Content starts
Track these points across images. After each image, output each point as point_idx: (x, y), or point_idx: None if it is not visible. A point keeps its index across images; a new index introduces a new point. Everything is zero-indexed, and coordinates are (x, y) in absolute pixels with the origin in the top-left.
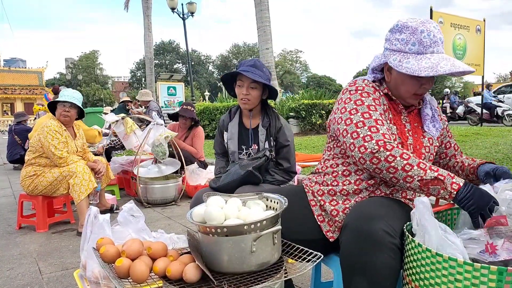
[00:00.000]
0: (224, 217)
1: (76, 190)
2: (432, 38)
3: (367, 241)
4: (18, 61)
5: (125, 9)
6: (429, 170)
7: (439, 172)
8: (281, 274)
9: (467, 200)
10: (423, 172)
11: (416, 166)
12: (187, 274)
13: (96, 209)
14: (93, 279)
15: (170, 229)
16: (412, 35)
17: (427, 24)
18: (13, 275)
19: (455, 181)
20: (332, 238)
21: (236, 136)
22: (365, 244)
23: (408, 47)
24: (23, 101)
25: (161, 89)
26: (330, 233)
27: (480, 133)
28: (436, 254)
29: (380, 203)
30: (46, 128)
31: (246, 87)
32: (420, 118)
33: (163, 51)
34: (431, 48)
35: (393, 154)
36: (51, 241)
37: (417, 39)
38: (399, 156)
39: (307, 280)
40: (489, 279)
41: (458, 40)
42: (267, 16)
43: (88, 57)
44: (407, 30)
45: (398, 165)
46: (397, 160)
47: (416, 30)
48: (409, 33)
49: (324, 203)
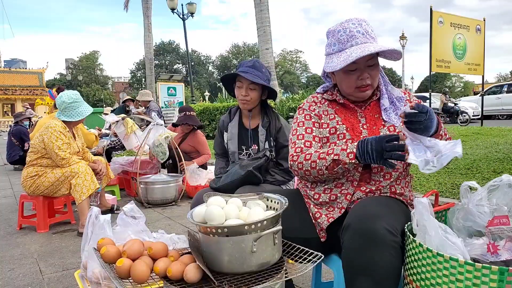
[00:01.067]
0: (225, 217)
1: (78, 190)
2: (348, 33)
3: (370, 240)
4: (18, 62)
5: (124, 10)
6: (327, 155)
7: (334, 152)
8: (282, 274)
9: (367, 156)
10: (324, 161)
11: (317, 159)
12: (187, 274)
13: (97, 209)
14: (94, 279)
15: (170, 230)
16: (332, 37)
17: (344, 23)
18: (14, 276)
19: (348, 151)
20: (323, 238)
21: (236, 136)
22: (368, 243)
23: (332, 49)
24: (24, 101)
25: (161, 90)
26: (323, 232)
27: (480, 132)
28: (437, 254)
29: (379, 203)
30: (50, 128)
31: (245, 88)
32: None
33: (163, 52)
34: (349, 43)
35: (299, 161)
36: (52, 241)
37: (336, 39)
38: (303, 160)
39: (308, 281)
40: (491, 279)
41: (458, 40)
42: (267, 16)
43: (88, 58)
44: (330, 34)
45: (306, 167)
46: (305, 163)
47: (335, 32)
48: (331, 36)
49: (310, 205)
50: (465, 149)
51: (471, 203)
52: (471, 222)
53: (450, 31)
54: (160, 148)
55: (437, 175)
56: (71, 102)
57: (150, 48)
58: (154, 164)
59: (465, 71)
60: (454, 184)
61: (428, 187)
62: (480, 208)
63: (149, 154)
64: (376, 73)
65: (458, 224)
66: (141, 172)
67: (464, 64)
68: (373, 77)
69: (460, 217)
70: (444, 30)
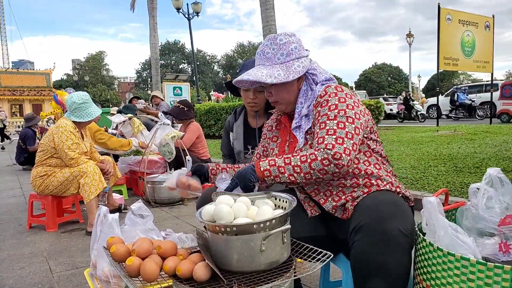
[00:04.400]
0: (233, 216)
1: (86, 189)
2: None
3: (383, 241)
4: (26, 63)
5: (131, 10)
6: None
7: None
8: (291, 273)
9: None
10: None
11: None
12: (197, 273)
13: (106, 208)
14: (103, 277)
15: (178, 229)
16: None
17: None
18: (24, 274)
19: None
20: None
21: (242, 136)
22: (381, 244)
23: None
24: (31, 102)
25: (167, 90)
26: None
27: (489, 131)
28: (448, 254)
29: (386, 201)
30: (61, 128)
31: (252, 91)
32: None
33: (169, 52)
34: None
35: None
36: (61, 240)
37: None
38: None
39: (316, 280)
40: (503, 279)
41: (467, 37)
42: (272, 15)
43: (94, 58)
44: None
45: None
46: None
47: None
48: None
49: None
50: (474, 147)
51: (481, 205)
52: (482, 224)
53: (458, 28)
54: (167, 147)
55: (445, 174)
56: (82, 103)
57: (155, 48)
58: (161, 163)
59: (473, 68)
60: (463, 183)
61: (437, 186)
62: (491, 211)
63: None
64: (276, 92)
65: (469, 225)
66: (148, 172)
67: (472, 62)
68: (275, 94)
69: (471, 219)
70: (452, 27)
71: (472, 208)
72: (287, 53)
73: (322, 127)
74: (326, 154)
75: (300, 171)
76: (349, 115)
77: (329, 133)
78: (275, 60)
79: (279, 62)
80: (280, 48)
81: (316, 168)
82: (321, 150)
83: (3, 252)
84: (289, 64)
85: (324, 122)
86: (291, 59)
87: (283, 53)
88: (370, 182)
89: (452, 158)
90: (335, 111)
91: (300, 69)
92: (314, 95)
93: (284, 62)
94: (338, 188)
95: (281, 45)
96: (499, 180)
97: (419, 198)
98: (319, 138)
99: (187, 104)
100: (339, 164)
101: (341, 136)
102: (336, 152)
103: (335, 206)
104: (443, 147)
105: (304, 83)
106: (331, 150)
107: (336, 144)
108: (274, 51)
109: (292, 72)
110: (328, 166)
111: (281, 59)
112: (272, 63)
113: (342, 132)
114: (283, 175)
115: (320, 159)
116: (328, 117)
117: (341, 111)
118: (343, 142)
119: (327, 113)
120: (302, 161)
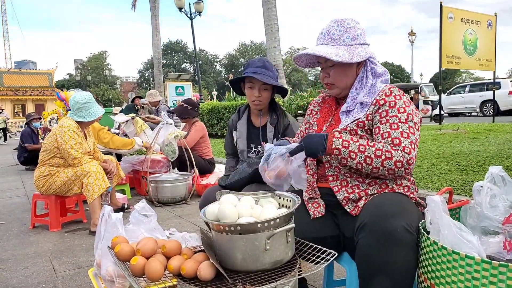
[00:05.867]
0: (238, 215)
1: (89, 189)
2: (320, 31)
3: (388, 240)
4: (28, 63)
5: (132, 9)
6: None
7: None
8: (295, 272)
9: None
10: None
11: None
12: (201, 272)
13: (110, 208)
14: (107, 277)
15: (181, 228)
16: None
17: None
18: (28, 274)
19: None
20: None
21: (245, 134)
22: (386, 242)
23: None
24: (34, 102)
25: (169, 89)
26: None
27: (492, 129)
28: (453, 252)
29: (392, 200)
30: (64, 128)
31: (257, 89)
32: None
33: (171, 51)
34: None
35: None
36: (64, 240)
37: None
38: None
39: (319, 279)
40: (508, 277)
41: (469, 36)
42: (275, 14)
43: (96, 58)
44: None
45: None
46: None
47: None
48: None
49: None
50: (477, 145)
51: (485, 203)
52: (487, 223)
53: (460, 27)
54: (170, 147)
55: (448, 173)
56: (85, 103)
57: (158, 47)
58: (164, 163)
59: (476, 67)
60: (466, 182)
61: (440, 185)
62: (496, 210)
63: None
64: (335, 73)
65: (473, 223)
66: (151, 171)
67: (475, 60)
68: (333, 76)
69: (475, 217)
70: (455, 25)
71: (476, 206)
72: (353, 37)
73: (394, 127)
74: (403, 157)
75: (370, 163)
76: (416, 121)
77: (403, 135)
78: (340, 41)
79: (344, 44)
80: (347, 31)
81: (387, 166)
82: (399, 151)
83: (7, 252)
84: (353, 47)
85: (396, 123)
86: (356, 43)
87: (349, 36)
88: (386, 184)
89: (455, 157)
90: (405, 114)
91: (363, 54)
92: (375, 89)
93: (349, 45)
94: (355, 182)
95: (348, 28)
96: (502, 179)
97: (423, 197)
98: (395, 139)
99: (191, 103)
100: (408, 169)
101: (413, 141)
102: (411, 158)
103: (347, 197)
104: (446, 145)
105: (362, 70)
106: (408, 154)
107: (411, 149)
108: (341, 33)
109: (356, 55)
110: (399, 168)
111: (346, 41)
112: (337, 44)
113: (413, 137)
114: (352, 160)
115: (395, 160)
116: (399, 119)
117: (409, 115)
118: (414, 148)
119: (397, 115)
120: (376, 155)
Content ends
**Goal of the exercise**:
Could the entries above be written out word for word, with no pictures?

**Response box**:
Track these points across images. After each image, output each point as point_idx: (x, y), or point_idx: None if it is not visible. A point keeps its index across images; a new index introduces a new point. Everything is zero-indexed, and coordinates are (x, y) in absolute pixels with the origin in the top-left.
[00:00.000]
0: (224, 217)
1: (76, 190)
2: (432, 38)
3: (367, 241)
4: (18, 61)
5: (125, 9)
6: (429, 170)
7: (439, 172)
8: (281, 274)
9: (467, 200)
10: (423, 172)
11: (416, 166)
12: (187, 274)
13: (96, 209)
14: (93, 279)
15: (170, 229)
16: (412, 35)
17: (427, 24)
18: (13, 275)
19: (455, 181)
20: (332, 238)
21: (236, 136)
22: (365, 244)
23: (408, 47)
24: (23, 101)
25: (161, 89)
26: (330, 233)
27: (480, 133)
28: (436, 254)
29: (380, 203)
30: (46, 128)
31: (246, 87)
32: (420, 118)
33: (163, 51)
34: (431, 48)
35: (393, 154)
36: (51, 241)
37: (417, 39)
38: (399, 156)
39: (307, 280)
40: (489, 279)
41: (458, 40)
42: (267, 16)
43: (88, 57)
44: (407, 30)
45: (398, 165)
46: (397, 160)
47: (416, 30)
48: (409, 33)
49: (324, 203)
[00:01.067]
0: (225, 217)
1: (78, 190)
2: (348, 33)
3: (370, 240)
4: (18, 62)
5: (124, 10)
6: (327, 155)
7: (334, 152)
8: (282, 274)
9: (367, 156)
10: (324, 161)
11: (317, 159)
12: (187, 274)
13: (97, 209)
14: (94, 279)
15: (170, 230)
16: (332, 37)
17: (344, 23)
18: (14, 276)
19: (348, 151)
20: (323, 238)
21: (236, 136)
22: (368, 243)
23: (332, 49)
24: (24, 101)
25: (161, 90)
26: (323, 232)
27: (480, 132)
28: (437, 254)
29: (379, 203)
30: (50, 128)
31: (245, 88)
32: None
33: (163, 52)
34: (349, 43)
35: (299, 161)
36: (52, 241)
37: (336, 39)
38: (303, 160)
39: (308, 281)
40: (491, 279)
41: (458, 40)
42: (267, 16)
43: (88, 58)
44: (330, 34)
45: (306, 167)
46: (305, 163)
47: (335, 32)
48: (331, 36)
49: (310, 205)
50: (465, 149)
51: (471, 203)
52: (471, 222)
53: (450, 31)
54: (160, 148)
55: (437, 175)
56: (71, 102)
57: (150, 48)
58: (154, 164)
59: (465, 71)
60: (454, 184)
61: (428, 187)
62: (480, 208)
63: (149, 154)
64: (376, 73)
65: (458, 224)
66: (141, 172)
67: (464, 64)
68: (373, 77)
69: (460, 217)
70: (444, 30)
[00:04.400]
0: (233, 216)
1: (86, 189)
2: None
3: (383, 241)
4: (26, 63)
5: (131, 10)
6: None
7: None
8: (291, 273)
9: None
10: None
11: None
12: (197, 273)
13: (106, 208)
14: (103, 277)
15: (178, 229)
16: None
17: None
18: (24, 274)
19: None
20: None
21: (242, 136)
22: (381, 244)
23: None
24: (31, 102)
25: (167, 90)
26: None
27: (489, 131)
28: (448, 254)
29: (386, 201)
30: (61, 128)
31: (252, 91)
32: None
33: (169, 52)
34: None
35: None
36: (61, 240)
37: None
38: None
39: (316, 280)
40: (503, 279)
41: (467, 37)
42: (272, 15)
43: (94, 58)
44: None
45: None
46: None
47: None
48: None
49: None
50: (474, 147)
51: (481, 205)
52: (482, 224)
53: (458, 28)
54: (167, 147)
55: (445, 174)
56: (82, 103)
57: (155, 48)
58: (161, 163)
59: (473, 68)
60: (463, 183)
61: (437, 186)
62: (491, 211)
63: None
64: (276, 92)
65: (469, 225)
66: (148, 172)
67: (472, 62)
68: (275, 94)
69: (471, 219)
70: (452, 27)
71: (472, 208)
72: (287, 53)
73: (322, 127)
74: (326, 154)
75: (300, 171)
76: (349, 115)
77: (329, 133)
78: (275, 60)
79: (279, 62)
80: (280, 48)
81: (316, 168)
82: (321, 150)
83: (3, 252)
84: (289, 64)
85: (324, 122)
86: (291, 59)
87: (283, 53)
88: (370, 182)
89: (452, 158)
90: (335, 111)
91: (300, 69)
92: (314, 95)
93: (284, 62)
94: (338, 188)
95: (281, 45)
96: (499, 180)
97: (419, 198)
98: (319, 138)
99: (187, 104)
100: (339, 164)
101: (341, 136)
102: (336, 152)
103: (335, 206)
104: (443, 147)
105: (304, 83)
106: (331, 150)
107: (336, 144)
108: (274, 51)
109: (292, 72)
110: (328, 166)
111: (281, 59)
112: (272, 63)
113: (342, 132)
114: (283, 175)
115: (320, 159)
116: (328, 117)
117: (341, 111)
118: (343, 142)
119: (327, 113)
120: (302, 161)
[00:05.867]
0: (238, 215)
1: (89, 189)
2: (320, 31)
3: (388, 240)
4: (28, 63)
5: (132, 9)
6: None
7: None
8: (295, 272)
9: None
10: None
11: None
12: (201, 272)
13: (110, 208)
14: (107, 277)
15: (181, 228)
16: None
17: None
18: (28, 274)
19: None
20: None
21: (245, 134)
22: (386, 242)
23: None
24: (34, 102)
25: (169, 89)
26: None
27: (492, 129)
28: (453, 252)
29: (392, 200)
30: (64, 128)
31: (257, 89)
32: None
33: (171, 51)
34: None
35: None
36: (64, 240)
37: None
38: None
39: (319, 279)
40: (508, 277)
41: (469, 36)
42: (275, 14)
43: (96, 58)
44: None
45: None
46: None
47: None
48: None
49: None
50: (477, 145)
51: (485, 203)
52: (487, 223)
53: (460, 27)
54: (170, 147)
55: (448, 173)
56: (85, 103)
57: (158, 47)
58: (164, 163)
59: (476, 67)
60: (466, 182)
61: (440, 185)
62: (496, 210)
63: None
64: (335, 73)
65: (473, 223)
66: (151, 171)
67: (475, 60)
68: (333, 76)
69: (475, 217)
70: (455, 25)
71: (476, 206)
72: (353, 37)
73: (394, 127)
74: (403, 157)
75: (370, 163)
76: (416, 121)
77: (403, 135)
78: (340, 41)
79: (344, 44)
80: (347, 31)
81: (387, 166)
82: (399, 151)
83: (7, 252)
84: (353, 47)
85: (396, 123)
86: (356, 43)
87: (349, 36)
88: (386, 184)
89: (455, 157)
90: (405, 114)
91: (363, 54)
92: (375, 89)
93: (349, 45)
94: (355, 182)
95: (348, 28)
96: (502, 179)
97: (423, 197)
98: (395, 139)
99: (191, 103)
100: (408, 169)
101: (413, 141)
102: (411, 158)
103: (347, 197)
104: (446, 145)
105: (362, 70)
106: (408, 154)
107: (411, 149)
108: (341, 33)
109: (356, 55)
110: (399, 168)
111: (346, 41)
112: (337, 44)
113: (413, 137)
114: (352, 160)
115: (395, 160)
116: (399, 119)
117: (409, 115)
118: (414, 148)
119: (397, 115)
120: (376, 155)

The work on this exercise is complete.